First designated in 1913, the Lincoln Highway was the first transcontinental highway across the United States, stretching from Times Square in New York City to Golden Gate Park and the Pacific Ocean in San Francisco. In 2005, I drove the section from Dixon, Illinois to Philadelphia. I had no plans except to follow the road, and to sleep and eat when the time seemed right. I ran into a number of formerly known landmarks, whose meaning is now obscure.
Consider the Riverbank Laboratories in Geneva, Illinois, home of a lot of codebreaking activity in World War I and acoustical research afterward. I drove up to it, thinking it looked like a neat house. My interest was piqued when I found the word “SCIENCE” chiseled in stone over a window, so I went home and looked it up.
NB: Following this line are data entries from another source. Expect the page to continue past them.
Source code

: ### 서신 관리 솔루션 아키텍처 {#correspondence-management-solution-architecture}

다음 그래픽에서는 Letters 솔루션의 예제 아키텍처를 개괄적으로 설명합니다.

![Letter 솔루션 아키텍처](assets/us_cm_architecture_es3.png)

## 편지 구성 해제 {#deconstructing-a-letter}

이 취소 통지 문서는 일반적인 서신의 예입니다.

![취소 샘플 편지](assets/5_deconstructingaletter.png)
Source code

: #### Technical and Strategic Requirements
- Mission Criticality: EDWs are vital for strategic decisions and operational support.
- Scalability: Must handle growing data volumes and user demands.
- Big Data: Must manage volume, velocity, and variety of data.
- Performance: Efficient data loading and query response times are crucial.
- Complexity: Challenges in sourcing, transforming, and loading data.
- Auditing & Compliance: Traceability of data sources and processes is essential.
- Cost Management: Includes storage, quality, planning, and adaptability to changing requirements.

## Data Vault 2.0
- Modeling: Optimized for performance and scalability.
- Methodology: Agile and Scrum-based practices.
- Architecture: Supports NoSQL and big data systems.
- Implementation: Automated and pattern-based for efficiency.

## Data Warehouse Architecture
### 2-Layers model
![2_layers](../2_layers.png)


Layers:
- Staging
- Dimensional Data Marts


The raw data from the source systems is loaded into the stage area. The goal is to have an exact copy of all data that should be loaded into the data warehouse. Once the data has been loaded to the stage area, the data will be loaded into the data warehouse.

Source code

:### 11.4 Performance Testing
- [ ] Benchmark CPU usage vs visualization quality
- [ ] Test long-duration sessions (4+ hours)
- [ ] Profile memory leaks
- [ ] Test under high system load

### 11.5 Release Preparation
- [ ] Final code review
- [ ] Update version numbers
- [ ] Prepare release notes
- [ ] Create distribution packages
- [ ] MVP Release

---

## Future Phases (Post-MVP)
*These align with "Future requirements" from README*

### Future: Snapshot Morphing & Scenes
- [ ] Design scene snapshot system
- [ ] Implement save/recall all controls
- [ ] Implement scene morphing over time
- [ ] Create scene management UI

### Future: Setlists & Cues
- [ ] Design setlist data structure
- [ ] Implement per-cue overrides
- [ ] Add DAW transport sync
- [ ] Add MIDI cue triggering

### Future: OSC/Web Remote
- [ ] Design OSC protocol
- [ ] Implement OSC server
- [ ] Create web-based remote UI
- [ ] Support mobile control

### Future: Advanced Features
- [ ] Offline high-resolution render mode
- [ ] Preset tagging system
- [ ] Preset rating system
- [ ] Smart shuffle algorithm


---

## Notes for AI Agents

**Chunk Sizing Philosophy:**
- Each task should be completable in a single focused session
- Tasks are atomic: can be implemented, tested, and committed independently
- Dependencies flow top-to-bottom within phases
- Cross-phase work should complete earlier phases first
Here are some road notes from that day:
5/22/2005 – Geneva IL
South Bend, Ye Old Colonial Pancake House for breakfast of sausage gravy and biscuit. Horrified Lizzie, titillated her father. Good 60s sign. Indiana Toll Road jammed with light pick-up carfire annihilation. Skimmed across Indiana into Illinois. We were an hour away from the Iowa border but enough farms and flat lands. Onto 26 North to Dixon. Swinging west definitely worth it. Just enough taste of the Lincoln west of Chicago. Dixon Arch and lunch (late) at Alley Loop. Good bar with everyone looking at you when you walk in. Roast beef and swiss with mustard on rye and a Bud. Shooting back east following Lincoln Highway signs pulling us across at-grade rail crossings (yikes as I saw the light of one train, ack!) Little turns through towns, driving through great dust storms. Hope the pics turn out. Mexican dinner in Geneva after shooting some fun architecture. Tonight at the somewhat worn Geneva Motel.